I described the photo as “innocent.” And I defended Ms Hanna against the attack of S Hare whose letter to the editor was published in The Gleaner. S/he asked an inflammatory question: “The saga of Lisa Hanna's bikini is thought-provoking, and one must ask, what’s next? A picture of her posing in her lingerie going to bed?” In response, I asked this question, “How did Hare get from bikini to lingerie?” As it turns out, I was wrong to question S Hare. More than a decade later, s/he proved to be prophetic. But s/he didn’t quite get it right. The time of day is wrong, as is Ms Hanna’s state of un/dress.
A recent Facebook reel for Lisa Hanna Beauty is set in the very early morning, soon after Ms Hanna gets out of bed: https://www.facebook.com/share/r/1CDXdbSRVD/?mibextid=wwXIfr. She starts off putting on makeup in the bathroom, then she sits on the edge of the bathtub wrapped in a towel. Next, she’s in her bedroom, dressed in underwear. Oddly enough, she’s applying body lotion. It struck me that one would usually do that in the nude. It seemed as if Ms Hanna was not prepared to pose in her birthday suit. Little did I know! The camera follows her as she finishes dressing then heads to the demanding world of business. It documents “the life behind the brand.”

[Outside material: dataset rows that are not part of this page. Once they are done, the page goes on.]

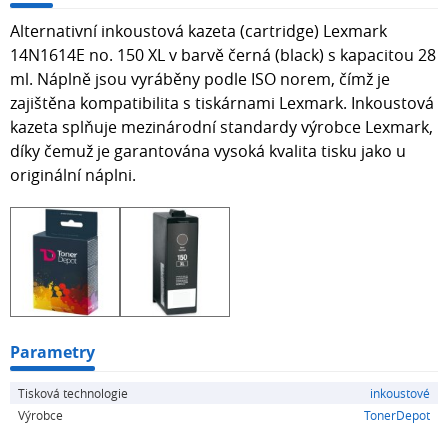
Alternativní inkoustová kazeta (cartridge) Lexmark
14N1614E no. 150 XL v barvě černá (black) s kapacitou 28
ml. Náplně jsou vyráběny podle ISO norem, čímž je
zajištěna kompatibilita s tiskárnami Lexmark. Inkoustová
kazeta splňuje mezinárodní standardy výrobce Lexmark,
díky čemuž je garantována vysoká kvalita tisku jako u
originální náplni.
Parametry
Tisková technologie
inkoustové
Výrobce
TonerDepot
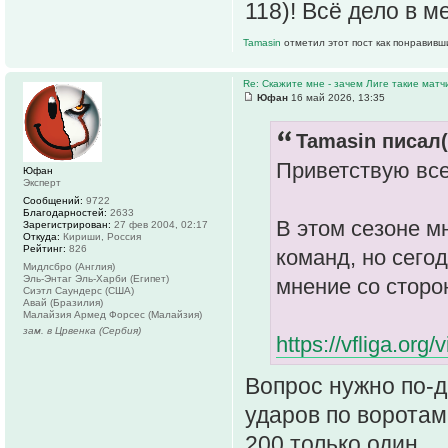
118)! Всё дело в м
Tamasin
отметил этот пост как понравивш
Re: Скажите мне - зачем Лиге такие матч
Юфан
16 май 2026, 13:35
Tamasin писал(
Приветствую все
Юфан
Эксперт
Сообщений:
9722
Благодарностей:
2633
В этом сезоне м
Зарегистрирован:
27 фев 2004, 02:17
Откуда:
Кириши, Россия
Рейтинг:
826
команд, но сего
Мидлсбро (Англия)
Эль-Энтаг Эль-Харби (Египет)
мнение со стор
Сиэтл Саундерс (США)
Авай (Бразилия)
Малайзия Армед Форсес (Малайзия)
зам. в Црвенка (Сербия)
https://vfliga.or
Вопрос нужно по-д
ударов по воротам
200 только один.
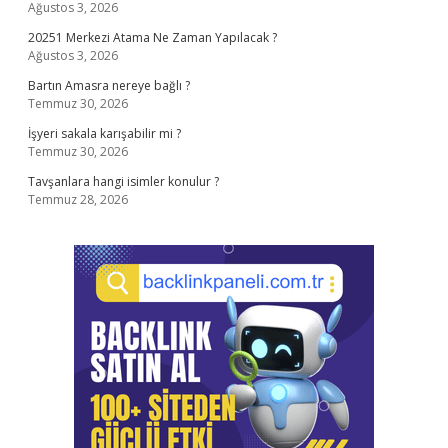
Ağustos 3, 2026
20251 Merkezi Atama Ne Zaman Yapılacak ?
Ağustos 3, 2026
Bartın Amasra nereye bağlı ?
Temmuz 30, 2026
İşyeri sakala karışabilir mi ?
Temmuz 30, 2026
Tavşanlara hangi isimler konulur ?
Temmuz 28, 2026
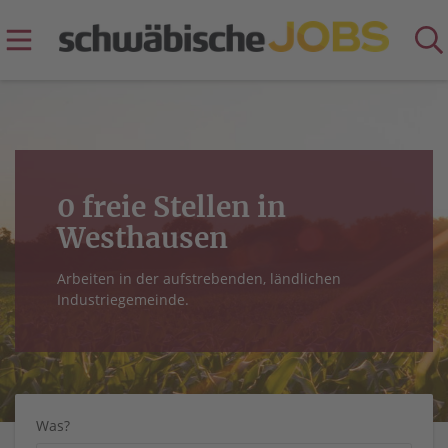
0 freie Stellen in
Westhausen
Arbeiten in der aufstrebenden, ländlichen
Industriegemeinde.
Was?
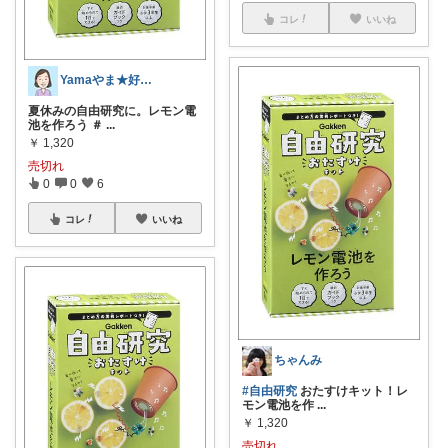
コレ
いいね
Yamaやま★好きなもの
夏休みの自由研究に。レモン電
池を作ろう ＃
...
￥
1,320
売切れ
0
0
6
コレ
いいね
ちゃんみ
#自由研究
おたすけキット！レ
モン電池を作
...
￥
1,320
売切れ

NARRATIVES THAT ARE SIMPLE
Ms Hanna never answered my question on clickbait directly. Instead, she crafted a deceptive video that makes it look as if I’d said that photos of her in a swimsuit or bikini are vaguely pornographic: https://www.instagram.com/reel/DYPHQJvAHcJ/ I’ve been much abused by her faithful followers. Ironically, in her lecture, Ms Hanna said: “In a world where everything can be said, very little feels true. Certainty becomes attractive, even when it’s misplaced. Complexity becomes uncomfortable, even when it’s necessary and narratives that are simple, even when they are incomplete, begin to dominate. I want to say that again. Narratives that are simple, even when they are incomplete are taken as fact and get dominion.”
I invite readers to look at the video of Ms Hanna’s lecture, especially at our full conversation: https://www.youtube.com/live/O8juwSoCtZA. Ms Hanna turned my uncomfortable question into a simplistic narrative about ageism. Her repeated words are the perfect rebuke for her misrepresentation of our exchange in her doctored video. Fiction becomes fact. Cock mouth kill cock. Hen mouth also kill hen.
Carolyn Cooper is professor emerita, literary and cultural studies, The University of the West Indies, Mona.